== Supplied information

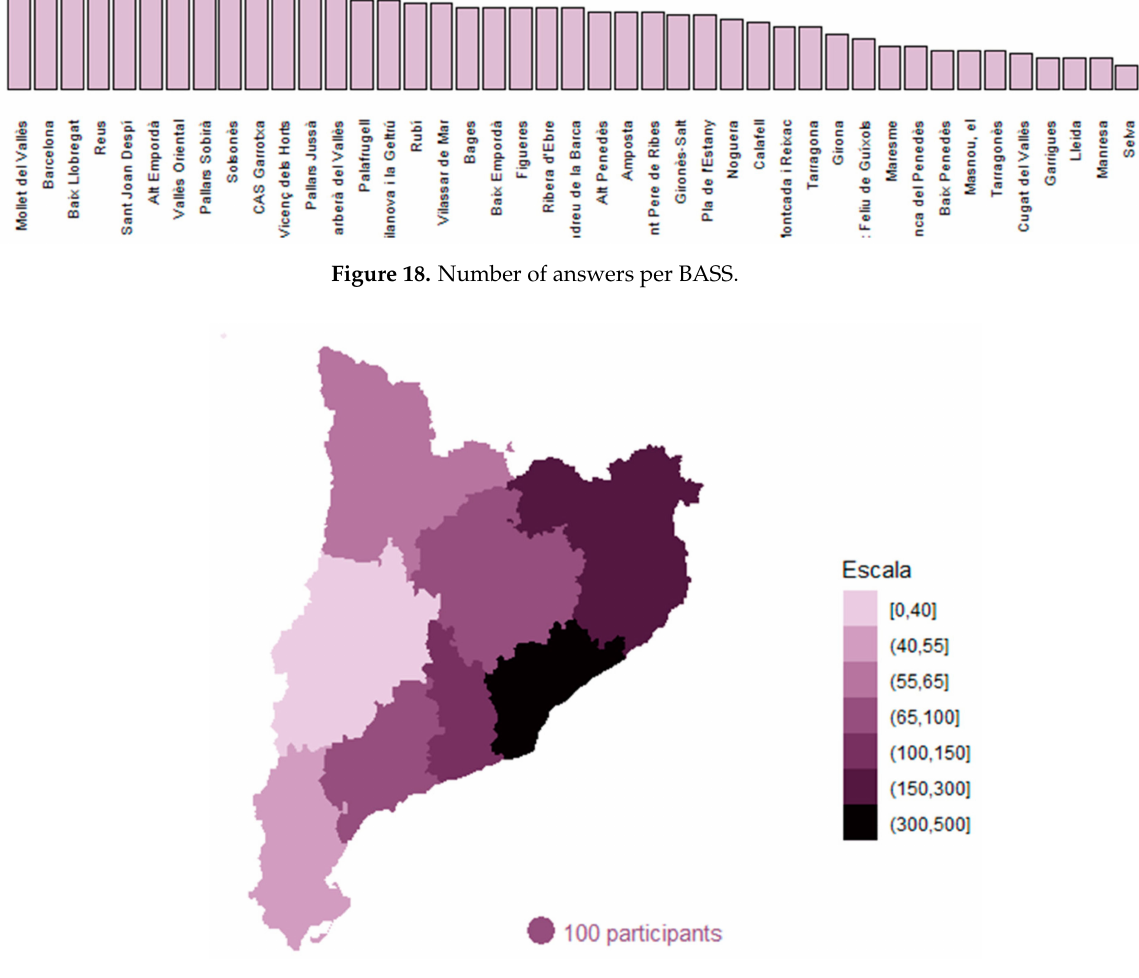
Figure 19. Number of answers per Vegueria.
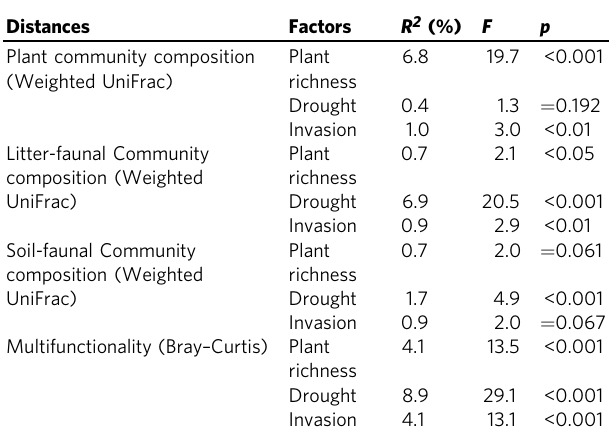
Fig. 1 Hypotheses and experimental design. a Plant richness increases ecosystem multifunctional stability (Hypothesis 1). b Drought/invasion decrease multifunctional stability (invariability and resistance to invasion/drought) (Hypothesis 2). c Plant, litter-, and soil-faunal communities mediate the effects of plant species, drought and invasion on ecosystem multifunctional stability (Hypothesis 3). d With the species pool consisting of 16 plant species, the monoculture of each species, and the random mixtures of 2, 4, and 8 species (with 10, 10, and 9 distinct assemblages, respectively) were designed, creating a complete set of 45 distinct plant assemblages. e Each plant assemblage was replicated 6 times, for a total of 270 assemblages (pots). After 1-year of growth the assemblages were manipulated with three levels of drought intensities (non-, moderate-, and intensive-drought). Nine months after the introduction of drought stress, 2 complete sets (45 pots) of each drought treatment we randomly exposed (invasion) or not exposed (non-invasion) to the invasive species Symphyotrichum subulatum . f Experiment schedules. # Litter sampling for litter-fauna extraction. ## Plant sampling for collecting aboveground/belowground plant biomass, and plant community data; Soil sampling for extracting soil-fauna, determining contents of soil organic carbon, nitrogen, phosphorus, and glomalin related soil protein (GRSP), or measuring activities of soil enzymes including β -glucosidase, protease, nitrate reductase, and dehydrogenase; Light interception ef fi ciency was determined monthly from May to August. ### Litterbags sampling for litter decomposition rate evaluation. Table 1 Permutational multivariate analysis of variance (PERMANOVA) showing the effects of plant richness, drought, and invasion on communities and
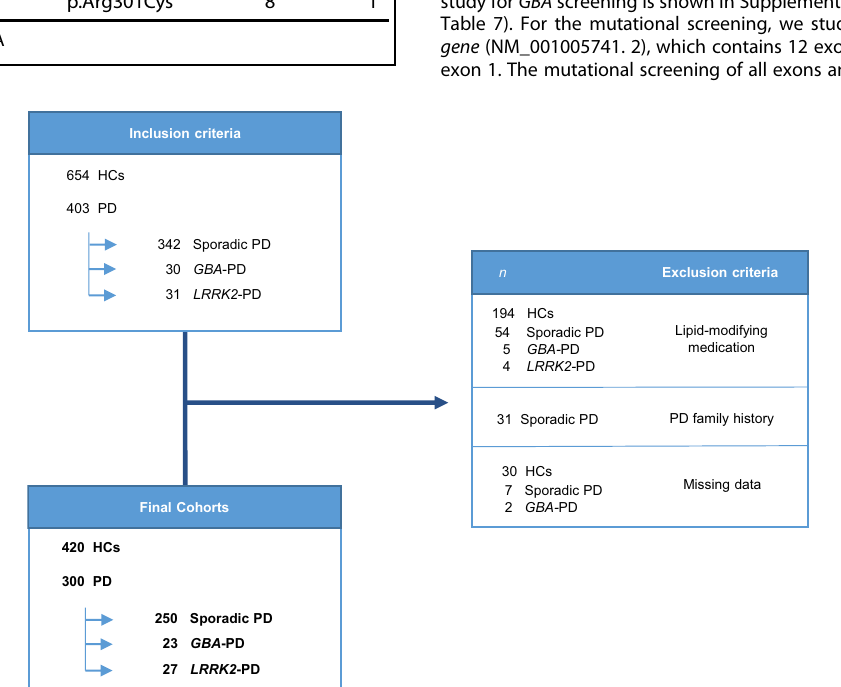
Fig. 2 Study fl owchart with selection criteria and fi nal cohorts. HCs healthy controls, GBA -PD GBA- associated Parkinson ’ s disease patients, LRRK2 -PD LRRK2 -associated Parkinson ’ s disease patients, PD Parkinson ’ s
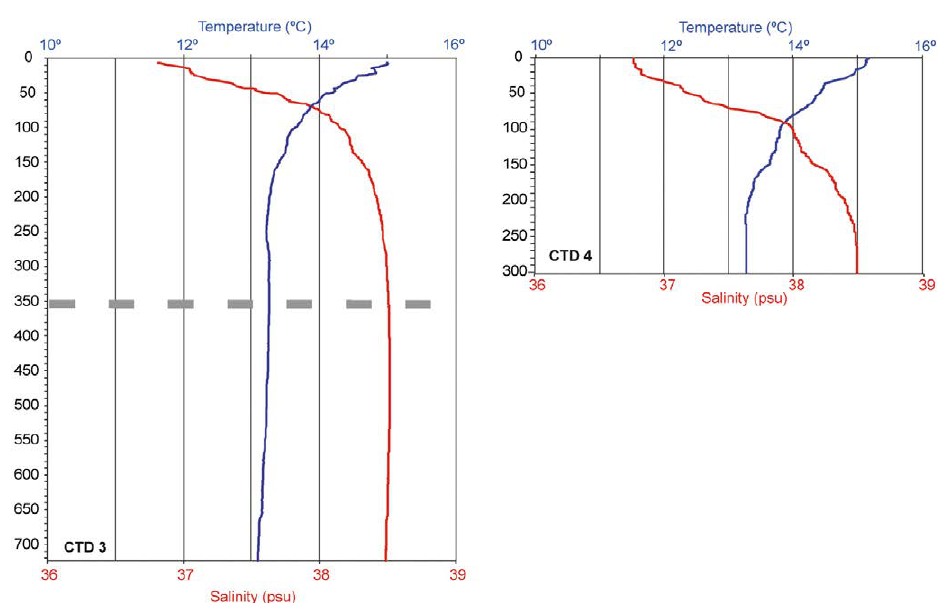
Fig. 2. – Conductivity-temperature-depth (CTD) profiles obtained over Algarrobo Bank and nearby (see Fig. 1). The dashed line on CTD 3 indicates the approximate depth of haul BT04 made at the adjacent Algarrobo Bank, over which the CTD 4 was taken. Superficial layers with salinity less than 37.5 psu are influenced by the inflow of Atlantic origin. Below ca. 250 m depth, the water temperature stabilizes slightly over 13°C and salinity near 38.5 psu, values indicating the westward flowing Levantine Intermediate Water.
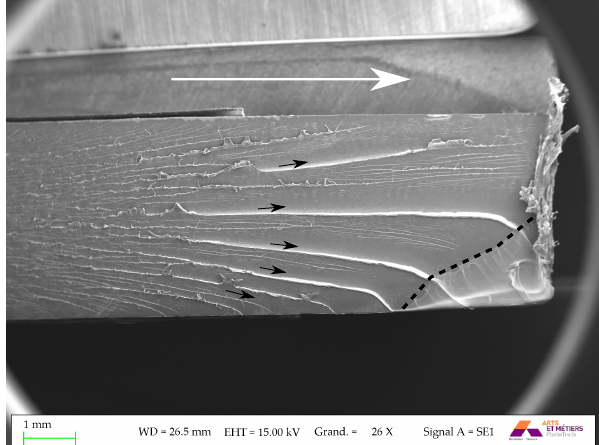
Figure 8. Observation by electron microscopy of the arrest zone of a crack on the fracture surface of sample B7. The large white arrow at the top indicates the main direction of propagation of the macrocrack front. The five small black arrows indicate the directions of propagation of several micro- cracks. The dashed line indicates the arrest zone of the crack. To the right of the specimen is an area where the material has been plastically deformed as a result of cutting the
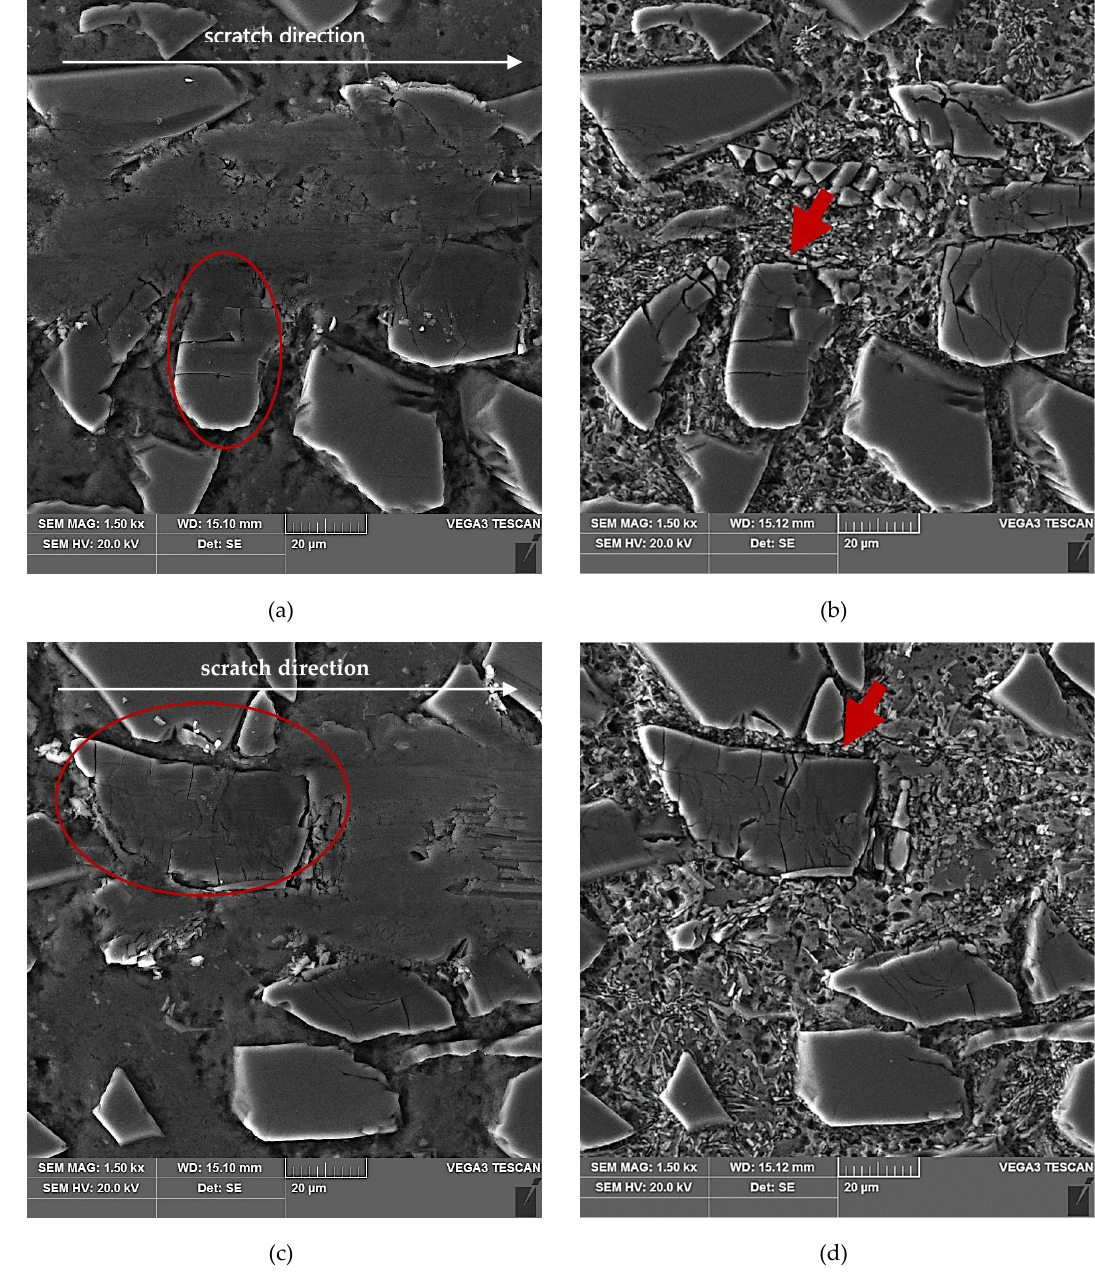
Figure 11. SEM images of a scratch made by the diamond indenter loaded with a force of 2.5 N in the AlSi12/SiC p composite layer area: ( a ) and ( c ) matrix smearing and particles cracking are visible; section etched with 20% NaOH solution for 2 s; ( b ) degradation of the SiC particle oriented perpendicular to the scratch direction has been marked with a red arrow; section etched with 20% NaOH solution for 60 s (deep etching); ( d ) degradation of the SiC particle oriented parallel to the scratch direction has been marked with a red arrow; section etched with 20% NaOH solution for 60 s (deep etching).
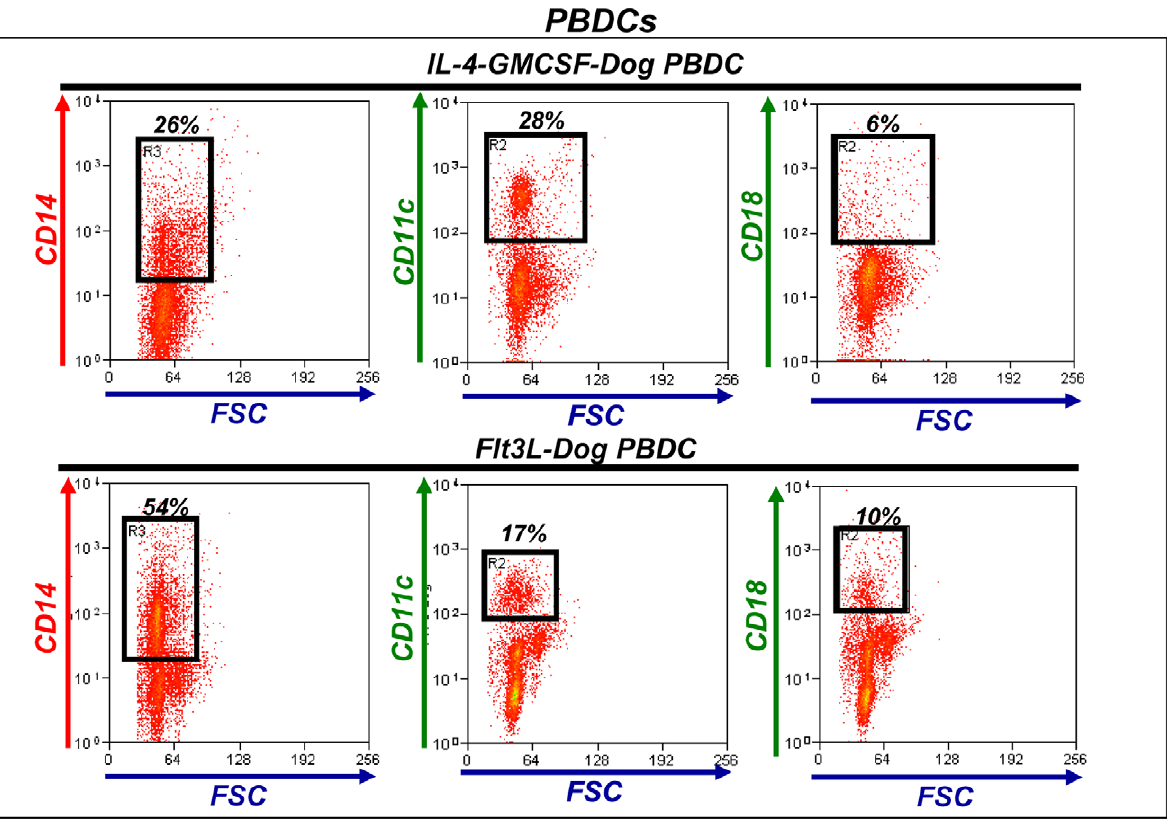
Figure 2. Phenotypic characterization of dog peripheral blood DC cultures. Peripheral blood cultures were collected after 7 days of culture with recombinant canine IL-4 and GM-CSF or Ad.hFlt3L conditioned medium. Immune cell populations in the culture were identified using antibodies against CD14 (monocytes), CD11c (dendritic cells) and CD18 (macrophages). Numbers in representative dot plots indicate the percentage of positive cells. Approximately 12,000 events were collected from each sample. Dot plots are representative of 4 dogs. SSC: Side Scatter; FSC: Forward Scatter.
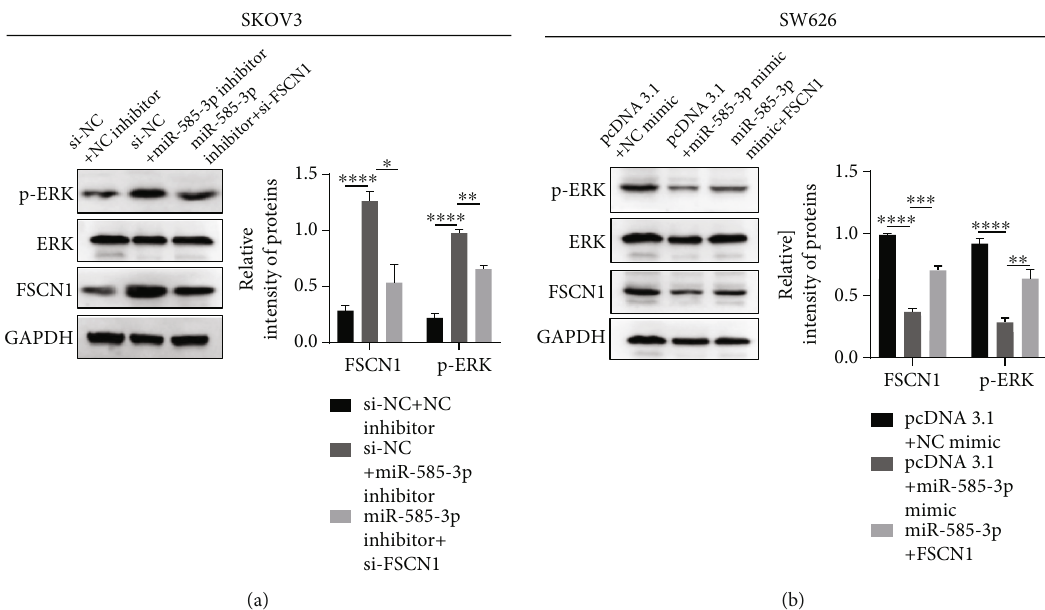
Figure 5: E ff ect of miR-585-3p targeting FSCN1 on protein phosphorylation of ERK. (a) Western blot test was used to detect the changes of p-ERK, ERK, and FSCN1 protein expression in SKOV3 cells of each group. (b) Western blot test was used to detect the changes of p-ERK, ERK, and FSCN1 protein expression in SW626 cells of each group. ∗ P < 0 : 05 , ∗∗ P < 0 : 01 , ∗∗∗ P < 0 : 001 , and ∗∗∗∗ P < 0 : 0001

====

▸ How to complete this task: Skip the pictures and quote each line of the entries above, from the first through the line with "Fig. 2 Study", exactly as it appears.

▸ Result:
Figure 19. Number of answers per Vegueria.
Fig. 1 Hypotheses and experimental design. a Plant richness increases ecosystem multifunctional stability (Hypothesis 1). b Drought/invasion decrease multifunctional stability (invariability and resistance to invasion/drought) (Hypothesis 2). c Plant, litter-, and soil-faunal communities mediate the effects of plant species, drought and invasion on ecosystem multifunctional stability (Hypothesis 3). d With the species pool consisting of 16 plant species, the monoculture of each species, and the random mixtures of 2, 4, and 8 species (with 10, 10, and 9 distinct assemblages, respectively) were designed, creating a complete set of 45 distinct plant assemblages. e Each plant assemblage was replicated 6 times, for a total of 270 assemblages (pots). After 1-year of growth the assemblages were manipulated with three levels of drought intensities (non-, moderate-, and intensive-drought). Nine months after the introduction of drought stress, 2 complete sets (45 pots) of each drought treatment we randomly exposed (invasion) or not exposed (non-invasion) to the invasive species Symphyotrichum subulatum . f Experiment schedules. # Litter sampling for litter-fauna extraction. ## Plant sampling for collecting aboveground/belowground plant biomass, and plant community data; Soil sampling for extracting soil-fauna, determining contents of soil organic carbon, nitrogen, phosphorus, and glomalin related soil protein (GRSP), or measuring activities of soil enzymes including β -glucosidase, protease, nitrate reductase, and dehydrogenase; Light interception ef fi ciency was determined monthly from May to August. ### Litterbags sampling for litter decomposition rate evaluation. Table 1 Permutational multivariate analysis of variance (PERMANOVA) showing the effects of plant richness, drought, and invasion on communities and
Fig. 2 Study fl owchart with selection criteria and fi nal cohorts. HCs healthy controls, GBA -PD GBA- associated Parkinson ’ s disease patients, LRRK2 -PD LRRK2 -associated Parkinson ’ s disease patients, PD Parkinson ’ s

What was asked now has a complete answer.